Jonathan hears their conversation, and so does Rooke. seated with Millie and Amato at their table next to the protection. The three of them are poring over a guidebook of the island, pretending to wonder where they'll go tomorrow.

* * *

Jed was floating, which was what always happened to her when her life got out of sync: she floated, and she kept floating till the next man, or the next crazy house party, or the next family misfortune, provided her with a change of direction, which she then variously described to herself as fate, or running for cover, or growing up, or having fun, or ― less comfortably these days ― doing her own thing. And part of floating was to do everything at once, rather like the whippet she had had when she was young, who believed that if you ran fast enough round a corner, you were sure to put up something you could chase. But then the whippet was content that life should be a succession of patternless episodes, whereas Jed had for too long been wondering where the episodes in her own life were leading.

So in Nassau, from the moment Roper and Jonathan had left, Jed went straight to work doing everything. She went to the hairdresser and the dressmaker, she invited simply everybody to the house, she entered herself for the Windermere ladies' tennis competition and accepted every invitation that came her way, she bought files to contain her household bumf for the winter cruise, she telephoned the Pasha's chef and housekeeper and drew up menus and placements, even though she knew that Roper was certain to countermand her instructions because in the end he liked to do it all himself.

But the time scarcely moved.

She prepared Daniel for his return to England; she took him shopping and got in friends his age, even though Daniel loathed them and said so; she organised a barbecue for them on the beach, all the time pretending that Corky was quite as much fun as Jonathan ― I mean, honestly, Dans, isn't he a scream? ― and doing her absolute best to ignore the fact that ever since they had left Crystal, Corkoran had sulked and puffed and shot pompous scowls at her exactly like her elder brother William, who fucked every girl in sight, including all her friends, but thought his little sister should go virgin to the grave.

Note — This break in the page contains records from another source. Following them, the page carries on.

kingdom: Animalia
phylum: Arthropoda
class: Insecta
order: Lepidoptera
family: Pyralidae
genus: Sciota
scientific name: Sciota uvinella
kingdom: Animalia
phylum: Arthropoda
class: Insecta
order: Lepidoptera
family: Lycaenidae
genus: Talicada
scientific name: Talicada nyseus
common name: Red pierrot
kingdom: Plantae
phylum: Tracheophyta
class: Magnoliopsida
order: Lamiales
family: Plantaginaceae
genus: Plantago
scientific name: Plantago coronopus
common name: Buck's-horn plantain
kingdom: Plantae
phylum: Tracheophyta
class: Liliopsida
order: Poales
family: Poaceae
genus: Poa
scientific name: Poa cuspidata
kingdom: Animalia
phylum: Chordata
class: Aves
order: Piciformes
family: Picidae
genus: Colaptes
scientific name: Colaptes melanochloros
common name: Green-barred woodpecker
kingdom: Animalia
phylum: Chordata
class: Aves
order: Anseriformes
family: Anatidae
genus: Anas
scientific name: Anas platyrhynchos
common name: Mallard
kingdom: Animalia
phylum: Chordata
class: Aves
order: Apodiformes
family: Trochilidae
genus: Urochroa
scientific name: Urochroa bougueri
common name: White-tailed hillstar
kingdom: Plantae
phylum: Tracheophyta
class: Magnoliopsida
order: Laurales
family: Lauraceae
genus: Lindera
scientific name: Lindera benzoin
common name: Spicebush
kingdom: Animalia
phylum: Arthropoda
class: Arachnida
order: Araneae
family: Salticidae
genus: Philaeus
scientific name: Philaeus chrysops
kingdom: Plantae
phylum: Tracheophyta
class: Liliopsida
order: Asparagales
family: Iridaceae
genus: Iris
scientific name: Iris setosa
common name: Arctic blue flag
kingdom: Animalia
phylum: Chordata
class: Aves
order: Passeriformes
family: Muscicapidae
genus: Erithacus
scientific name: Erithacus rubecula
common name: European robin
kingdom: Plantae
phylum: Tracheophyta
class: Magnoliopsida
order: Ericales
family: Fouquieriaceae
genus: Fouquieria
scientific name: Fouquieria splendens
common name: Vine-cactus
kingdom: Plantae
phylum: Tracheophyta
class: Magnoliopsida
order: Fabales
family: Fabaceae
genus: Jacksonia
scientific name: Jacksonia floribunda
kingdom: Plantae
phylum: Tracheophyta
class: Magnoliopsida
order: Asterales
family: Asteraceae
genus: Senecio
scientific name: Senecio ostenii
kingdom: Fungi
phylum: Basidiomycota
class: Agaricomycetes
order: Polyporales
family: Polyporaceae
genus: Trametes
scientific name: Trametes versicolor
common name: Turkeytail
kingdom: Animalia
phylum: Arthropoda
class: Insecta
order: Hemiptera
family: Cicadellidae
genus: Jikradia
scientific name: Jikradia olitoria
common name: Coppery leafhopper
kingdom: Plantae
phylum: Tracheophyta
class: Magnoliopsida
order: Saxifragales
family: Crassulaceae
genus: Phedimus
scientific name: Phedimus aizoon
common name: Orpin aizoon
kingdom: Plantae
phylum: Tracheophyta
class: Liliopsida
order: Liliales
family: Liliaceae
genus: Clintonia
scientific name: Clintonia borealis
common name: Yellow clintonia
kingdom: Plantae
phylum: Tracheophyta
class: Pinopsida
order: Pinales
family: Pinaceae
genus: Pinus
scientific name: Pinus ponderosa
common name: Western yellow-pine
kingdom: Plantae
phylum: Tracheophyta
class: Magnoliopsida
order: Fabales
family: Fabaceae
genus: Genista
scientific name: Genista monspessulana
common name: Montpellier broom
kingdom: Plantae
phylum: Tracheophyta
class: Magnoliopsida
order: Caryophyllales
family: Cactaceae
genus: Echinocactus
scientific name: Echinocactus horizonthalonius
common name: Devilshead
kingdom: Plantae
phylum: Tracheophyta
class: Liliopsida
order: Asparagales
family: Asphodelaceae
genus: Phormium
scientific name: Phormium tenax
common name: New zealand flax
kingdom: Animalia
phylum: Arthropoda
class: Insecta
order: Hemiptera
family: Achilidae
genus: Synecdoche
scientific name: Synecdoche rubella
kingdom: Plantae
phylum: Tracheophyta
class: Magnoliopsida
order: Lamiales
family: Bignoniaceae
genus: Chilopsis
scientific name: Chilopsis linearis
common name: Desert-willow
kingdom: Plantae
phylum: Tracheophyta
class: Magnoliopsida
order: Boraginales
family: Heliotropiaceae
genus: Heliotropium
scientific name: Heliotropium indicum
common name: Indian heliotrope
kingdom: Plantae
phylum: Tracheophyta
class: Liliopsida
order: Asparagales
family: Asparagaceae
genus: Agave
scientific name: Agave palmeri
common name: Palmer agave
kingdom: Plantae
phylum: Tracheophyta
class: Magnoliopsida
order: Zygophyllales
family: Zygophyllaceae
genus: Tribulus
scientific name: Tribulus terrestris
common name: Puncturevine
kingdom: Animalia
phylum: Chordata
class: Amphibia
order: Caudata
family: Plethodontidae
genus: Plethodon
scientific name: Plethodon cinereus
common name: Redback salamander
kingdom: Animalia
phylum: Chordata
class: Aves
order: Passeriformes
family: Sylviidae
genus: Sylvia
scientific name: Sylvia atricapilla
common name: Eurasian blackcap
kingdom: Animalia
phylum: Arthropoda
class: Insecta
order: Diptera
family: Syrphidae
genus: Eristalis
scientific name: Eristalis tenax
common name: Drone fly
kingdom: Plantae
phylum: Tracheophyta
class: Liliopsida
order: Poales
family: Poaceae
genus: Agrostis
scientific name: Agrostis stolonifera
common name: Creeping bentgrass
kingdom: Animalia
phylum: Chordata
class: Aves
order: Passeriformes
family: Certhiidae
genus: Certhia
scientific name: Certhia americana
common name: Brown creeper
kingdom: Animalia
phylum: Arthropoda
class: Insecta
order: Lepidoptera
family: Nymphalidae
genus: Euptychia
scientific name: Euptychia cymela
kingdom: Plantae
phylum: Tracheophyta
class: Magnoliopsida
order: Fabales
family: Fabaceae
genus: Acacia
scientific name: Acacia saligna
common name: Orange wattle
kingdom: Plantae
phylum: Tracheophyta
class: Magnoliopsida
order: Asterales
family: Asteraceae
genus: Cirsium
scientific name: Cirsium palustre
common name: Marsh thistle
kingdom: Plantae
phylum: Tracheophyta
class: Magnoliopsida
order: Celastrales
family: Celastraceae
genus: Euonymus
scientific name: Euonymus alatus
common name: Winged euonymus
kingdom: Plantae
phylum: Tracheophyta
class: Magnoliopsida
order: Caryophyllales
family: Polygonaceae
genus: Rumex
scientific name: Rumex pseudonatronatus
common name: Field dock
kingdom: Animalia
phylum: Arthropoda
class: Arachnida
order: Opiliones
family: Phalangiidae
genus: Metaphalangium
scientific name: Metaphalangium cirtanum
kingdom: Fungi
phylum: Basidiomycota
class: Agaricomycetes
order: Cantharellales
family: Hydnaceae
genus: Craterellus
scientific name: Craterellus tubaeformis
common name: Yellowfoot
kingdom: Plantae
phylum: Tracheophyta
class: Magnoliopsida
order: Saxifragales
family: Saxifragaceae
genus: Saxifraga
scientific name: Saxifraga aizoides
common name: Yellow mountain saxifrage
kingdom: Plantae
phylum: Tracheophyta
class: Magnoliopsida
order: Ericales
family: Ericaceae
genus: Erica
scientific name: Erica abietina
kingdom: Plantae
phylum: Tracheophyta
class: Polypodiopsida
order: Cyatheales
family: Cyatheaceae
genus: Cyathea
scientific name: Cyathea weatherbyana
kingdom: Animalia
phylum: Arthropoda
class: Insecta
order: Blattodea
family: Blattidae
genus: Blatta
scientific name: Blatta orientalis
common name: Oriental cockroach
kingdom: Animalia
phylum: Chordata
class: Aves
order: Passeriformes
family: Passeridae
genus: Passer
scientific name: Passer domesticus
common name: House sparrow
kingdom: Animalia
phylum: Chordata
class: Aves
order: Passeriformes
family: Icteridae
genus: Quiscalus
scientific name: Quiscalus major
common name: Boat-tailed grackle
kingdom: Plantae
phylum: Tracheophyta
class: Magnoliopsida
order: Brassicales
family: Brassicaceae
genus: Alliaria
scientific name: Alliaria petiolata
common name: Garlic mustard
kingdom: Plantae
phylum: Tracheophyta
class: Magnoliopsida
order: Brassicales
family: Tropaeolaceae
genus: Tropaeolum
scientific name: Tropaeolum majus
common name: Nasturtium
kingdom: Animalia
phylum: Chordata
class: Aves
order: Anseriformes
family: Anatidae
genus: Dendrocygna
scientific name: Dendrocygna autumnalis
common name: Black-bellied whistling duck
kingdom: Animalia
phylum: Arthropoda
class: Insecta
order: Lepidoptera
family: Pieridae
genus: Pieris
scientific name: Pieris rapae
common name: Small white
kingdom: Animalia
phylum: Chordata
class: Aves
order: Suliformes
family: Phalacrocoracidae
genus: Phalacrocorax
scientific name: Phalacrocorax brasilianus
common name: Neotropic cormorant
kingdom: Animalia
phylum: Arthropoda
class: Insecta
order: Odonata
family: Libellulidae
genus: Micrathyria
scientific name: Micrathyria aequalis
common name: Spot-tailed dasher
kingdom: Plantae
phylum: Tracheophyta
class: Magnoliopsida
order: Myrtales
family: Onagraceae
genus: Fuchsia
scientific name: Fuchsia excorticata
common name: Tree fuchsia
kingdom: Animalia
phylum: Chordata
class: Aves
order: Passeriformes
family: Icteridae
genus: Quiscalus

But Corkoran was even worse than William. He had appointed himself her chaperone, her watchdog and her jailer. He squinted at her letters almost before she had opened them, he earwigged her phone calls and tried to elbow his way into every bloody corner of her day.

"Corks, darling, you are being a bore, you know. You're making me feel like Mary, Queen of Scots. I know Roper wants you to look after me, but couldn't you possibly go and play on your own for some of the day?"

But Corkoran stuck doggedly at her side, sitting in the drawing room in his Panama hat and reading the newspaper while she telephoned; hanging around the kitchen while she and Daniel made fudge; writing out the labels for Daniel's homebound luggage.

Until finally, like Jonathan, Jed retreated deep inside herself. She gave up small talk, she gave up ― except when she was with Daniel ― her wearying efforts to appear on top of life, she gave up counting the hours and allowed herself instead to roam the landscape of her inmost world. She thought of her father and what she had always considered to be his useless and outdated sense of honour, and she decided it had actually meant more to her than all the bad things that had happened on account of it: such as the sale of the debt-ridden family house and the horses, and her parents' move to their present dreadful little bungalow on the old estate, and the perpetual rage of Uncle Henry and all the other trustees.